So he got increasingly stingy and increasingly self-centered in his arguments. He tried to explain, but he was a poor communicator, you can't write good articles if you presume the reader is wrong and even a moron. You start developing feminist bingos or chastize people as scrubs. When you take your rightness as granted instead of something you have to earn everyday, bad things happen.
And it doesn't even matter how good you are. Nietszche was one of the most important philosophers of all time yet he still found time to complain about how moronic his collegues were and who he couldn't get laid. Talk about pathethic!
It's what's happening to Sirlin. He's so fed up with League of Legends, forced grinding and unlockable characters that his mind seems to outright refuse criticism. Why listen when you are already right? So you end up being right and completely unreasonable. By the time you are wrong you won't even see it coming.
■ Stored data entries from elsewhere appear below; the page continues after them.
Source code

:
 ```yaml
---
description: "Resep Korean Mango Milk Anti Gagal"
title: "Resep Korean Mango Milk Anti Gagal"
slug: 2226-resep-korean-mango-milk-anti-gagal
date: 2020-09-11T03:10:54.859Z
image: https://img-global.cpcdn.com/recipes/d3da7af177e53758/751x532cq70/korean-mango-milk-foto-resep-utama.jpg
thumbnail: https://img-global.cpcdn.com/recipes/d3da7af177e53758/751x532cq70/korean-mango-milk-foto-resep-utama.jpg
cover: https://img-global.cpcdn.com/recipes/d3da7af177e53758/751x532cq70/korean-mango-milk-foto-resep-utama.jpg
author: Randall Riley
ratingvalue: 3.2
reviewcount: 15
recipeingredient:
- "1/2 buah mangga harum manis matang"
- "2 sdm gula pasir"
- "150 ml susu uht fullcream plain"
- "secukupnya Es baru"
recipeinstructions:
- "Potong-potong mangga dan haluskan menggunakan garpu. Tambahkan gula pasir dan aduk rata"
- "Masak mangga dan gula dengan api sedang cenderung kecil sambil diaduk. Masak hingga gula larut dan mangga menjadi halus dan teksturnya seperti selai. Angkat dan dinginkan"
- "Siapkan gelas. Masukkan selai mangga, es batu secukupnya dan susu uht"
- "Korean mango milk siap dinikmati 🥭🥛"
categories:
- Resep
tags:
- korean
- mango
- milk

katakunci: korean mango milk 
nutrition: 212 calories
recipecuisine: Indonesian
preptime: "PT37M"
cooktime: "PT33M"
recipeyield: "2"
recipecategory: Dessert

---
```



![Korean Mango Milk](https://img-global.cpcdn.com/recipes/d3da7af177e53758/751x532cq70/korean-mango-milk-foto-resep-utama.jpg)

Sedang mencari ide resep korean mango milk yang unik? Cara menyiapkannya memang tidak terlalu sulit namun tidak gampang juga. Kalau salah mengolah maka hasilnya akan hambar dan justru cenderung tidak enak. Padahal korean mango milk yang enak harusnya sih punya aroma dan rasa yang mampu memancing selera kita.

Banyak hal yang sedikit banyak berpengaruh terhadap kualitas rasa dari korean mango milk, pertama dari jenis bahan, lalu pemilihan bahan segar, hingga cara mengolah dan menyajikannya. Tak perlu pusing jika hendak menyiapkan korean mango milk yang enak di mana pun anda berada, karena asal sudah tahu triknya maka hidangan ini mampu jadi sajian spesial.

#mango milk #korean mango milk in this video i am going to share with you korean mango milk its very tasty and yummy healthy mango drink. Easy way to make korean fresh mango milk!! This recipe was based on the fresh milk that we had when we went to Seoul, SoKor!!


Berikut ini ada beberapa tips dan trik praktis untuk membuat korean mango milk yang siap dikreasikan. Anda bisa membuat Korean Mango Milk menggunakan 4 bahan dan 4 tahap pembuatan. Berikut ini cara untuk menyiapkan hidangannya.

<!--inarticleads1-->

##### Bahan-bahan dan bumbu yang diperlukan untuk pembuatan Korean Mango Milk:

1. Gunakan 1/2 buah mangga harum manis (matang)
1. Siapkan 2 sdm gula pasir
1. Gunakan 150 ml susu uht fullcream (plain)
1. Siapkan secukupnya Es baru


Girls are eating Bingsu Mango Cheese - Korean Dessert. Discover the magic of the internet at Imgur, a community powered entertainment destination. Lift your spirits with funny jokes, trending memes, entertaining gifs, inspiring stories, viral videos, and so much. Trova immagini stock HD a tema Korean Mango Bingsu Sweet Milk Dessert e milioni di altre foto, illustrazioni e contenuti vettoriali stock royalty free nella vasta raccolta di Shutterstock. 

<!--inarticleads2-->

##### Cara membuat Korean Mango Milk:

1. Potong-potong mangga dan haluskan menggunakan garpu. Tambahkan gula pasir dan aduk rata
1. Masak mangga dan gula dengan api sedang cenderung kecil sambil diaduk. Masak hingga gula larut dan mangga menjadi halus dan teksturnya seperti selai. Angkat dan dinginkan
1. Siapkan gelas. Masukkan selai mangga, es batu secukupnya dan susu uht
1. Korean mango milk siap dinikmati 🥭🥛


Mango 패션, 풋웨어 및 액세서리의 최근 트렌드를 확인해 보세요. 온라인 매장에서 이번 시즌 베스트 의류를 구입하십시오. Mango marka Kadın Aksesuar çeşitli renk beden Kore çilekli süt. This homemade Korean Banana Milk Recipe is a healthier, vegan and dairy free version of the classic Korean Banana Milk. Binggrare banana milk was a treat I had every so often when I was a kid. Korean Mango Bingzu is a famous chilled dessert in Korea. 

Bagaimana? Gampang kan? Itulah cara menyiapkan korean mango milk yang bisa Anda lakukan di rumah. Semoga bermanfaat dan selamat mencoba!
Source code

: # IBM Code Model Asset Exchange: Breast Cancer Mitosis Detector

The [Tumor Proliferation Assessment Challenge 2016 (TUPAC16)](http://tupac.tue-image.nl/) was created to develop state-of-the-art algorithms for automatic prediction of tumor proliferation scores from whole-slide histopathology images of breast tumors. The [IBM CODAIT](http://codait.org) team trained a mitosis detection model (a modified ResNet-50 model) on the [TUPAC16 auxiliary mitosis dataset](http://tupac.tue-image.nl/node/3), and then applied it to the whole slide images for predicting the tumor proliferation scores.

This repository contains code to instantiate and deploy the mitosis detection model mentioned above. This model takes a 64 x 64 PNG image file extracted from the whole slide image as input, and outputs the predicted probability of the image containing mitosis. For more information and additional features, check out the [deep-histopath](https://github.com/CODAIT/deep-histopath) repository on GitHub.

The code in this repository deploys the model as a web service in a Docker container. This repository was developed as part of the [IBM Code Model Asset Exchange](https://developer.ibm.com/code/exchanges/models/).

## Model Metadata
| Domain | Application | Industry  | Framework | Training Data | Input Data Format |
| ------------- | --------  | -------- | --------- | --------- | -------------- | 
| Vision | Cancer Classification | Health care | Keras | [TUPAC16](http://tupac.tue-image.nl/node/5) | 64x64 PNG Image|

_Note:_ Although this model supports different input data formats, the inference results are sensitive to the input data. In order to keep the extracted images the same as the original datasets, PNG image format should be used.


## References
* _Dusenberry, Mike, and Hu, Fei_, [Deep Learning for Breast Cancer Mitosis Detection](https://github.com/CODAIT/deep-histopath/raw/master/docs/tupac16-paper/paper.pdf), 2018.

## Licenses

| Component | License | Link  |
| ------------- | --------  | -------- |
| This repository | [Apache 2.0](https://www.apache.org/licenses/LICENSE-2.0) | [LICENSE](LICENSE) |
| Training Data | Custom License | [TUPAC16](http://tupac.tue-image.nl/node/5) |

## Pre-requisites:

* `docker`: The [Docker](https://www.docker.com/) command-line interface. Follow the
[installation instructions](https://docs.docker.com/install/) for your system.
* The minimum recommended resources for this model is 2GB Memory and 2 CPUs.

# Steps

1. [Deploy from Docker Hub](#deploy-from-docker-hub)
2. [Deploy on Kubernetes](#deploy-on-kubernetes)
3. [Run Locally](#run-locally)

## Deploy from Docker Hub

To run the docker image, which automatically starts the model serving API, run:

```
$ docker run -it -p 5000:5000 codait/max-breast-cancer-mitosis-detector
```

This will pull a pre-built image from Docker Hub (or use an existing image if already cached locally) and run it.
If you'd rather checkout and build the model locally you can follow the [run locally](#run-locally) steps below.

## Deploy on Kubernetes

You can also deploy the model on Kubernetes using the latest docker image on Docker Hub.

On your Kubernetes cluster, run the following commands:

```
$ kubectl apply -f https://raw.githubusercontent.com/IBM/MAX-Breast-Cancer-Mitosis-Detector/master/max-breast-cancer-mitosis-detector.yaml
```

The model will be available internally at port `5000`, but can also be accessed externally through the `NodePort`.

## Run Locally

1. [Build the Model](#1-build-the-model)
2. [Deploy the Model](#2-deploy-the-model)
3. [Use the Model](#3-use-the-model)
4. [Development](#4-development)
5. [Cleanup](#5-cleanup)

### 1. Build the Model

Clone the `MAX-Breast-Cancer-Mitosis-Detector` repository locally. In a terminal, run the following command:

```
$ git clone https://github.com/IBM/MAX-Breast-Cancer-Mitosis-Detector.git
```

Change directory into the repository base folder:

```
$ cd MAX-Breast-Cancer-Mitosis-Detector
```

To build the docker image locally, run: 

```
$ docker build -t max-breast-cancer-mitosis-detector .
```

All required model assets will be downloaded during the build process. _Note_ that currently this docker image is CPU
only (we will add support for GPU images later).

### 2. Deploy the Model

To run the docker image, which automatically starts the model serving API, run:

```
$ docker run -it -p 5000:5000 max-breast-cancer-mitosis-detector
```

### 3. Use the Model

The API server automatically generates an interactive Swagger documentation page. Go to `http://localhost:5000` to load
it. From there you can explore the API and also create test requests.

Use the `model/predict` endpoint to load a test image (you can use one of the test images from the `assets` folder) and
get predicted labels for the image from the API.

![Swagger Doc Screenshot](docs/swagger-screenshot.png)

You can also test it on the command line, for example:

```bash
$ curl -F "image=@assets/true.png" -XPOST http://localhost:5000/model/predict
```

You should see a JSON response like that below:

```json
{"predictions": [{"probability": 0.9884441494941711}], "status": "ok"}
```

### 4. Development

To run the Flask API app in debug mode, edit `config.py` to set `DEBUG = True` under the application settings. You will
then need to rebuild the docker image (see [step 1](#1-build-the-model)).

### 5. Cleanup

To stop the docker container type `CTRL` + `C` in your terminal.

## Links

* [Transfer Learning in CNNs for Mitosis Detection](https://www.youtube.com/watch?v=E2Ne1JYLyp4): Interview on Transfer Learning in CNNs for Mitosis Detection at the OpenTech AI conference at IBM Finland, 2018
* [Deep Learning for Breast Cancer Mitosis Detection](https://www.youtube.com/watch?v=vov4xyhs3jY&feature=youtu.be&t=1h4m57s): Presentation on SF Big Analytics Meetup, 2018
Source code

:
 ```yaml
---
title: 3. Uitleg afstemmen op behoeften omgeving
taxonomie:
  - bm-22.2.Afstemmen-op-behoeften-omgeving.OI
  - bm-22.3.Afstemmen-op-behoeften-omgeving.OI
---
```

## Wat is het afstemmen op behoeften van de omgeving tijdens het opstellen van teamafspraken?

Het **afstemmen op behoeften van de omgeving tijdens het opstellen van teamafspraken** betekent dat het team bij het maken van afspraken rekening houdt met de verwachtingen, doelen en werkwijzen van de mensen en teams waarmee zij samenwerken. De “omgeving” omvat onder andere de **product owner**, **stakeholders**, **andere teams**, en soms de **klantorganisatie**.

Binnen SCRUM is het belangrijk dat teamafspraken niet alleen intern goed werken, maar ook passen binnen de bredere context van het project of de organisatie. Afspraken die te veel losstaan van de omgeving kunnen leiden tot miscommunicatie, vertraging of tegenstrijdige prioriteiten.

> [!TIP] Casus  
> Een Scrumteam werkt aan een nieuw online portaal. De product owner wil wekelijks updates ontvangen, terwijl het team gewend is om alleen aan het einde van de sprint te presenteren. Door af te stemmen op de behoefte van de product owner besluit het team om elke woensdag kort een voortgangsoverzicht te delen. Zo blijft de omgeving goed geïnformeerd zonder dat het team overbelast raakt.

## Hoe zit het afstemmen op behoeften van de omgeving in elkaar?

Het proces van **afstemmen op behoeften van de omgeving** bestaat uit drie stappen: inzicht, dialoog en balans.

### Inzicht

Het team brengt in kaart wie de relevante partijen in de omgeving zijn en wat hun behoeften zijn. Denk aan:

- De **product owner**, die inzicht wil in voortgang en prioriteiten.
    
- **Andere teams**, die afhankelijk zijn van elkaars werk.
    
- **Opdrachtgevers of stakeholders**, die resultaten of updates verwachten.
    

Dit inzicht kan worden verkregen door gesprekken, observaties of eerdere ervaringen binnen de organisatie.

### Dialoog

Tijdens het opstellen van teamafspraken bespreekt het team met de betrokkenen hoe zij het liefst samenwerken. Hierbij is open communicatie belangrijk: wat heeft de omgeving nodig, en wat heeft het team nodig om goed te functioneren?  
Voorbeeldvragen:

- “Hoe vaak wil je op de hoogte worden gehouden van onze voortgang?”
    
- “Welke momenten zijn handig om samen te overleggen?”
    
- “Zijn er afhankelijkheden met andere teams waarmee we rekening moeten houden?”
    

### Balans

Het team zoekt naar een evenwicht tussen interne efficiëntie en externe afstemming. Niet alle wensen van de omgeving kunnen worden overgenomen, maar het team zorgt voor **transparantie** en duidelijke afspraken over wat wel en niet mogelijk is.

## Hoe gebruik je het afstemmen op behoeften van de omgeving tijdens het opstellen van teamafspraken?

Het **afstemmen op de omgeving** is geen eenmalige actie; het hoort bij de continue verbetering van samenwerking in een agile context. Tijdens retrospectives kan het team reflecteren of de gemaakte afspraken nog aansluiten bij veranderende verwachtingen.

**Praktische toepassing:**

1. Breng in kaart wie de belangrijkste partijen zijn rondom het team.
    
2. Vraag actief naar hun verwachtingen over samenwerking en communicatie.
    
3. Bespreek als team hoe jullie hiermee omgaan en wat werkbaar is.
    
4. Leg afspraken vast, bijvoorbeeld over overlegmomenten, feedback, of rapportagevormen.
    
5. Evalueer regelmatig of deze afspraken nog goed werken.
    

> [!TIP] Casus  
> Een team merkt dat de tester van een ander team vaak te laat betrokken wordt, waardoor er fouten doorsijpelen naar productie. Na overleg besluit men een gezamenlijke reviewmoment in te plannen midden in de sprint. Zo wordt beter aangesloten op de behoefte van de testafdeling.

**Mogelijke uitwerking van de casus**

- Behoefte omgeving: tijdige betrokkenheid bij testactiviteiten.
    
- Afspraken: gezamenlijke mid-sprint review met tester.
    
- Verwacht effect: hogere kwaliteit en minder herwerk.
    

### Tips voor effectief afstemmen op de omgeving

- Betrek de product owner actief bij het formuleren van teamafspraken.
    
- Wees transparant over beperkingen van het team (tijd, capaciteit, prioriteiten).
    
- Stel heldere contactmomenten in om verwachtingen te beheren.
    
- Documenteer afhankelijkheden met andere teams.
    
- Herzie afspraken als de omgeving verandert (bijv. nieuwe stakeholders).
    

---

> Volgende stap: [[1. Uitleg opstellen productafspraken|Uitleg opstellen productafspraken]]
It goes without saying it's also terrible marketing. If you treat your costumers as morons, you are probably one. He thinks people raise a fuss because he's talking about sensitive issues. I think people raise a fuss because he explains himself poorly. He's not saying anything controversial. At all.
One of the things I envy about you guys and specially Barnes is how you avoid falling into this trap. Part of it is a matter of eloquency, sure, but I feel a very concious decision to be reasonable at all times, no matter how silly the opposition is.
TL;DR: As my editor puts it "Nobody likes an Angry Kirby".